It's almost Passover, that mystical time of year when all men's thoughts turn to matzo. The unleavened wonder bread serves all sorts of symbolic purposes during Passover, but you don't need a specific religious reason to enjoy it in its most delicious format: matzo ball soup.
We sat down with the matzo ball soup at Wise Sons Jewish Delicatessen to learn more about competing with mom's version, creating the perfect texture and having really big balls.
SFist: Matzo ball soup is very personal for a lot of people. How do you deal with that?
MBS: It's true. The matzo ball soup your grandma or mom makes is always going to be better than I am. Hands down. You know why?
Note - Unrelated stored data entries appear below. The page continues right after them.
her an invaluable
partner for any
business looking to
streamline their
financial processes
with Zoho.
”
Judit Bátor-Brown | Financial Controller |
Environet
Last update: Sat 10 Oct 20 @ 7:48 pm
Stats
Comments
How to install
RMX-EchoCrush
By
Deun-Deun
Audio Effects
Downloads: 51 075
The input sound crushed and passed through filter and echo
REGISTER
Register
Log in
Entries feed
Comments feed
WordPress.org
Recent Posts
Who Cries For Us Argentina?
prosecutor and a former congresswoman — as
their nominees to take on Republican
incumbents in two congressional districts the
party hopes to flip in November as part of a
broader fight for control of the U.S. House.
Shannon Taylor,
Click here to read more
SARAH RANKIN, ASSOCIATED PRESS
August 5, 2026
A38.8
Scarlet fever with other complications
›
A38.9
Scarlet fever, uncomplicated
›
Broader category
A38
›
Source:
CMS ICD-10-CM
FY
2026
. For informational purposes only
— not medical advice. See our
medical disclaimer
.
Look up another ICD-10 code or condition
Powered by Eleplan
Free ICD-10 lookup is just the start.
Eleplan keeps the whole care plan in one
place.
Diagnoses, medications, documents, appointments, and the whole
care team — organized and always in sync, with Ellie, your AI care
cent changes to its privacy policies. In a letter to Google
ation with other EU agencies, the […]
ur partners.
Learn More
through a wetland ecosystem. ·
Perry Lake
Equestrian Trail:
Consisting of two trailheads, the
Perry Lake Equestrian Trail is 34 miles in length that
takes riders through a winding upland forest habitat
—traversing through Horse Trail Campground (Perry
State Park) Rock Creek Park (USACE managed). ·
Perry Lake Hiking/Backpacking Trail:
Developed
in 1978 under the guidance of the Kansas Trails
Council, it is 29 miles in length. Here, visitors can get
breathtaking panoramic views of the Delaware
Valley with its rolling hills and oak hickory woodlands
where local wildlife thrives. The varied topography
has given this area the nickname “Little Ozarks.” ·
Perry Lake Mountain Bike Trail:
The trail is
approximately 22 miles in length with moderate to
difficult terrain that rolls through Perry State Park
Because your mom or grandma made it. If you like me better than you like your own mother, I'm not sure I want to be inside your mouth. Because you might be kind of a jerk.
SFist: What makes a good matzo ball soup, besides being made by a family member?
MBS: First off, the chicken broth. It should be really flavorful and chicken-y. And the texture of the ball itself is really important. I strive to be really fluffy and light but to retain some substance too. It's a constant balancing act, and people have differing opinions about texture and mouth-feel and get pretty worked up about it all. I also have some carrots and a few noodles, but I like to keep it simple.
SFist: What do you have to say to people who are skeptical of you? I mean, you are basically just a ball of matzo in chicken broth.
MBS: I don't feel like I have to justify myself. You either get it, or you don't. Matzo ball soup is basically chicken noodle soup for Jews. It's comfort food. It gets you through a bad day when you just got fired or your girlfriend dumps you or you're fleeing a really nasty Egyptian Pharaoh. Somehow the simple act of getting some matzo in your mouth just makes you feel like everything is going to be okay.
SFist: Is it? Is it going to be okay? Sometimes I'm not so sure.
MBS: Yes. It will. Definitely. Without a doubt.
SFist: That totally worked!
MBS: Told ya.
SFist: Sooo, we've heard a lot about the size of your ball(s).
MBS: Is that a question?
SFist: Um, no. Sorry.
MBS: If that's a question, the answer is ... yes.
MBS: OH YEAH. Huge.
SFist: Passover is coming up. What do you have planned?
MBS: Passover is really fun. You get together with family, you drink a lot of wine, and you get to give thanks for not being a slave in Egypt. I'm just going to sit back and enjoy with family and friends. Hopefully, everyone will enjoy eating me. That's the goal.
SFist: Sounds like a plan. Happy Passover!
MBS: Right back atcha.
Wise Sons Jewish Delicatessen, 3150 - 24th Street, S.F.